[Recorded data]
::::

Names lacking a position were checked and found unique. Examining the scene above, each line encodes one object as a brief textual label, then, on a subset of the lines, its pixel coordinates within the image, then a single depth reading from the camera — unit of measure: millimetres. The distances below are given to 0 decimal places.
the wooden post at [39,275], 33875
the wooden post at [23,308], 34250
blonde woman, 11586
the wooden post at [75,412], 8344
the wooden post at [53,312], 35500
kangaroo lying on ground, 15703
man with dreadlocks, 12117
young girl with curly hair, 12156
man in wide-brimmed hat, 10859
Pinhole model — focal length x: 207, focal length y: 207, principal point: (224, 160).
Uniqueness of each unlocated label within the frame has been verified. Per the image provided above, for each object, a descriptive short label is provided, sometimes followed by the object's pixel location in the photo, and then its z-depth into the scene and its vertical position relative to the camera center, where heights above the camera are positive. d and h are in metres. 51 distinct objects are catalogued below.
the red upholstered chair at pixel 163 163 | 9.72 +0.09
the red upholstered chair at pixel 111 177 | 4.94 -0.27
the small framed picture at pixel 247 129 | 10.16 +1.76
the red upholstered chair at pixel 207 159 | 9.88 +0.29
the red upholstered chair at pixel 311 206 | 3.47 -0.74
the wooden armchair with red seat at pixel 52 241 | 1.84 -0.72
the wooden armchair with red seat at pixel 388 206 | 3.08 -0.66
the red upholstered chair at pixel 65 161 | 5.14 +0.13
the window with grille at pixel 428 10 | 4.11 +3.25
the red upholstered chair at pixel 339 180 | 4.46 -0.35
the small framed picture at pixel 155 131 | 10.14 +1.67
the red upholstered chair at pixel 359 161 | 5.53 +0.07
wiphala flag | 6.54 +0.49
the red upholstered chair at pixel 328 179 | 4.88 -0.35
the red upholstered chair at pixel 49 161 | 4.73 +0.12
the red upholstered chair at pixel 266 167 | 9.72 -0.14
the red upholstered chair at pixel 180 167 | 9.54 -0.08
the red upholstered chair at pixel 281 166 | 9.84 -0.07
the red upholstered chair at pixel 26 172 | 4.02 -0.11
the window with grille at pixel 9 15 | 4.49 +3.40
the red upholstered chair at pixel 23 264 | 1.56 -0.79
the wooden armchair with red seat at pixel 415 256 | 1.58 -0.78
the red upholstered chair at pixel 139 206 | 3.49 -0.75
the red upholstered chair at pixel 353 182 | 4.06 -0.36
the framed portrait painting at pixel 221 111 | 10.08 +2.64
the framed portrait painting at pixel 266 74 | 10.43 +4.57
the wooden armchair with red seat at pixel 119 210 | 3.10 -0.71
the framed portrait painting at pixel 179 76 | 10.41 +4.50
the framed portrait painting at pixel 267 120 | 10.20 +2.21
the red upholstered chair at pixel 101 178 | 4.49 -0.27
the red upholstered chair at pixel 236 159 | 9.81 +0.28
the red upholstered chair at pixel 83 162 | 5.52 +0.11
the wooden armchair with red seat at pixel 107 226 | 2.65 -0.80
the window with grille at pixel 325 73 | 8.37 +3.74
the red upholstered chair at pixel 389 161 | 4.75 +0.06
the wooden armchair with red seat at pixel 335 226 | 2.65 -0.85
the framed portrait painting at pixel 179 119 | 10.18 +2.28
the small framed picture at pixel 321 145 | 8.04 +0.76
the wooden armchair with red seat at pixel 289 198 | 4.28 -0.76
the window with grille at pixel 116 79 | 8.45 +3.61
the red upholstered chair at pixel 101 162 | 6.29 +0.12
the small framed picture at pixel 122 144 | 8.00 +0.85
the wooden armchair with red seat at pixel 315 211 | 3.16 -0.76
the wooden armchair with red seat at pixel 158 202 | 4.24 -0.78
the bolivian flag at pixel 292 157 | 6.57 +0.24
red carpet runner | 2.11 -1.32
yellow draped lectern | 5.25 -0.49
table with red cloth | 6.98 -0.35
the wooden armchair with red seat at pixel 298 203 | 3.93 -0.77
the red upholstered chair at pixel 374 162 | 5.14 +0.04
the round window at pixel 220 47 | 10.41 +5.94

::::

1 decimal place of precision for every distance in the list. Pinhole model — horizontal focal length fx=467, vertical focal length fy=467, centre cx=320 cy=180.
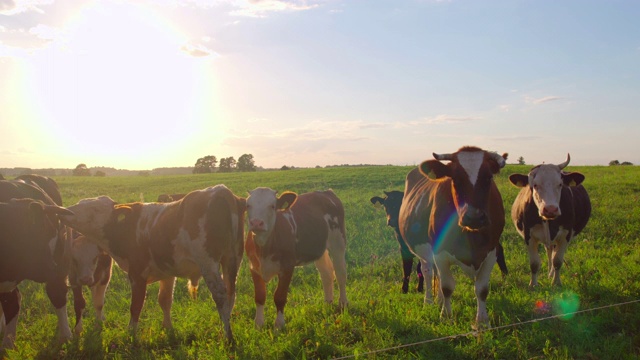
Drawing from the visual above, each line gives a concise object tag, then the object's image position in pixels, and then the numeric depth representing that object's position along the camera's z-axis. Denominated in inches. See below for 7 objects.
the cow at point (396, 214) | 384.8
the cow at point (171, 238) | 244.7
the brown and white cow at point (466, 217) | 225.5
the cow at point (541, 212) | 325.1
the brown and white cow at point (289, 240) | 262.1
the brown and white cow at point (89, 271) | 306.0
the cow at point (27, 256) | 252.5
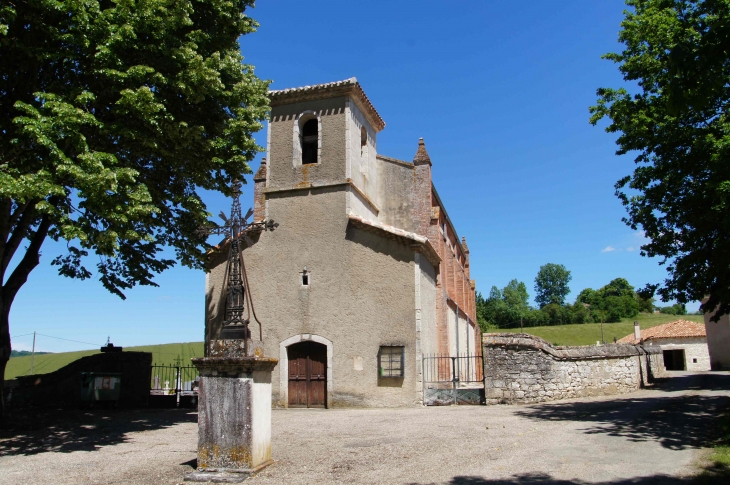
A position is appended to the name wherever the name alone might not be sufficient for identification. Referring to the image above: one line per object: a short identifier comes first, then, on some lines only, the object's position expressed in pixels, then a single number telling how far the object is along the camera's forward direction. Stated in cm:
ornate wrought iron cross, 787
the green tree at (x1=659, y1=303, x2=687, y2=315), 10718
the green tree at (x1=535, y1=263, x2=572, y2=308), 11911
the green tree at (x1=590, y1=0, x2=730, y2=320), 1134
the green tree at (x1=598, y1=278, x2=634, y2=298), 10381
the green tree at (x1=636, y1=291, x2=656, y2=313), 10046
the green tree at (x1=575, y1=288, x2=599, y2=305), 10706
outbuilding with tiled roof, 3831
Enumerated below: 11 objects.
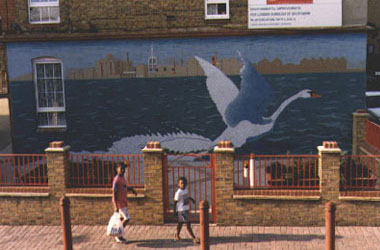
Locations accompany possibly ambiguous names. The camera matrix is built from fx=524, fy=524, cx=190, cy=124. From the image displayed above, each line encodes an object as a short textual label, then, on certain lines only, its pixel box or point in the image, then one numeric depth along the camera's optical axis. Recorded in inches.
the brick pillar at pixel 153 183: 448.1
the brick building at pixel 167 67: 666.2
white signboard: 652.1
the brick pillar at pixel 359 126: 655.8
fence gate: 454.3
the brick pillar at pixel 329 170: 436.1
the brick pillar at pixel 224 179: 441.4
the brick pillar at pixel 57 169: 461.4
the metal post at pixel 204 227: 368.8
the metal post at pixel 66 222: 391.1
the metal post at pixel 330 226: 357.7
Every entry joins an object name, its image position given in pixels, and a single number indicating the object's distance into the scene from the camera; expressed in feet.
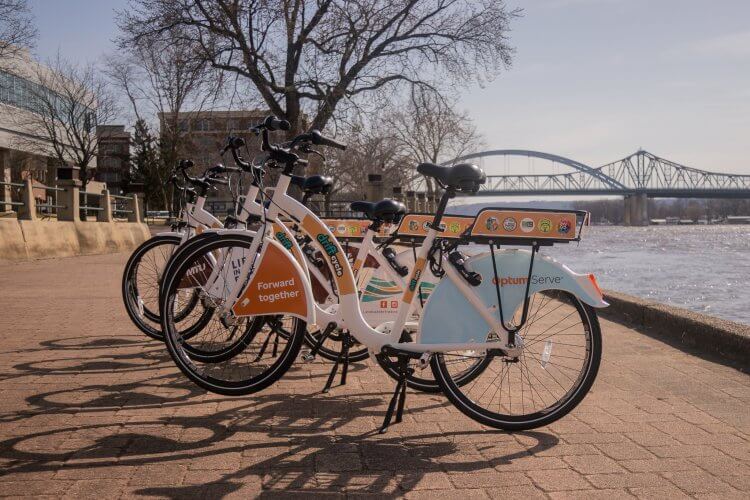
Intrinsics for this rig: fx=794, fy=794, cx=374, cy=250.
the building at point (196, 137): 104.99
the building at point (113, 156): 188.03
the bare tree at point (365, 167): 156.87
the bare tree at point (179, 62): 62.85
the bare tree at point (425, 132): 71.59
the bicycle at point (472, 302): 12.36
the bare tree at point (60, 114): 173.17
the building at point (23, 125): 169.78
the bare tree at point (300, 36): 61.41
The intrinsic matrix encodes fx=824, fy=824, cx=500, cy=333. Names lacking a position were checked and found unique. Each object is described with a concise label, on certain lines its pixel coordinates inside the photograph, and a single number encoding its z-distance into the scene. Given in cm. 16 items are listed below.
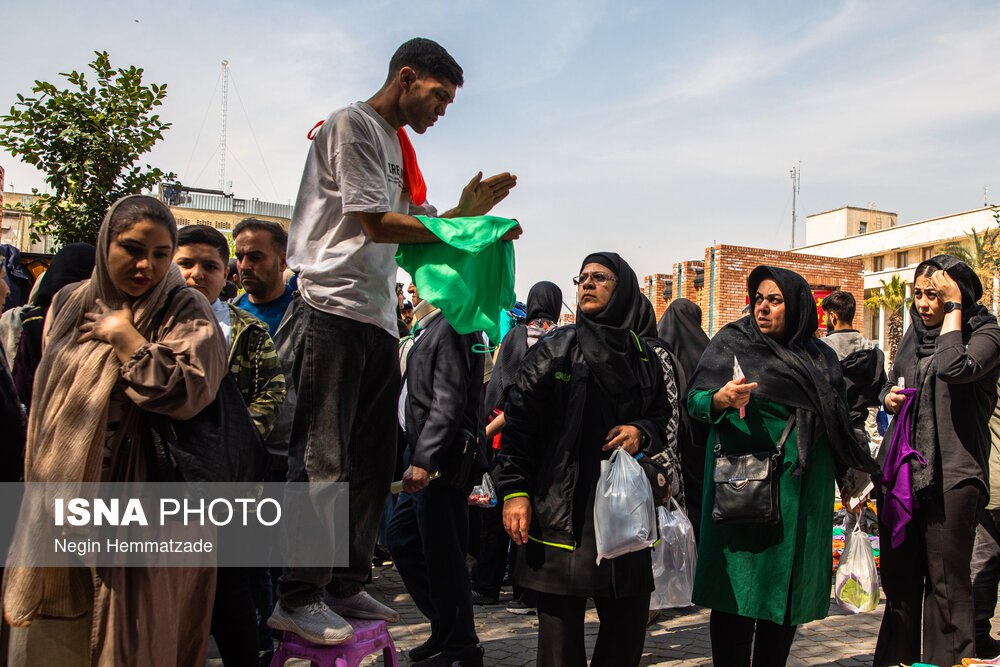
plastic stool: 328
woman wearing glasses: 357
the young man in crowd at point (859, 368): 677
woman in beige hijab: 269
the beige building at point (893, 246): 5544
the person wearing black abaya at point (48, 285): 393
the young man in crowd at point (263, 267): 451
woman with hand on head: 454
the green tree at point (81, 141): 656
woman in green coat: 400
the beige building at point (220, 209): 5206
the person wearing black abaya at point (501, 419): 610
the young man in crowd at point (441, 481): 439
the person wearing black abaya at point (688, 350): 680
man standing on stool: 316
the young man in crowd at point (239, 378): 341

::::

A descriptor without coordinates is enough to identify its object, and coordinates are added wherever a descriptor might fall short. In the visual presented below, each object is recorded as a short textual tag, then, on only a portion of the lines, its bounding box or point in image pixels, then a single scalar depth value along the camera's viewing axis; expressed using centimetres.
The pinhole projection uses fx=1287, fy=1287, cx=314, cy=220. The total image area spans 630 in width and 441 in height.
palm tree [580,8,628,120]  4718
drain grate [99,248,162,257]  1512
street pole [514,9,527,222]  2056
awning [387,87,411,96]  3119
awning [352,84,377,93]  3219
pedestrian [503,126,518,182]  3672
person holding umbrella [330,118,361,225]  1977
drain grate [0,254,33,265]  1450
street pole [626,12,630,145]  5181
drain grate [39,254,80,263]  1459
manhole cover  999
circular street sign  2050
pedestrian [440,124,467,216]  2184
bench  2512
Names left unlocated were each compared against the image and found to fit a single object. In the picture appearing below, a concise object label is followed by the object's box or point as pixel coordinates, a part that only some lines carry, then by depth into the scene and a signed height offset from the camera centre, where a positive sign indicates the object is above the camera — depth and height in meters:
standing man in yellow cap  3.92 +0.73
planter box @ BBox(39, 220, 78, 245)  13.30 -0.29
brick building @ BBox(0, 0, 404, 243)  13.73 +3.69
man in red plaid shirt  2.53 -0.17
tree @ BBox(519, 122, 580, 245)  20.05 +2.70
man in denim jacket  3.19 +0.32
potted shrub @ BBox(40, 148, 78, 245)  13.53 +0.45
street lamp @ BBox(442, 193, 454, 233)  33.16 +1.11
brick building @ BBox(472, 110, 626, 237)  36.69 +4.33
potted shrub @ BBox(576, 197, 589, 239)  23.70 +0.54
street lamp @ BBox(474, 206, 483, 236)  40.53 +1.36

::::

Task details » What is asked for is an exact copy of the lines above from the one containing "the person wearing black abaya at point (688, 350): 680" through the one containing "the young man in crowd at point (239, 378): 341", and only those.

Your solution »
the person wearing black abaya at point (688, 350): 680
man standing on stool: 316
the young man in crowd at point (239, 378): 341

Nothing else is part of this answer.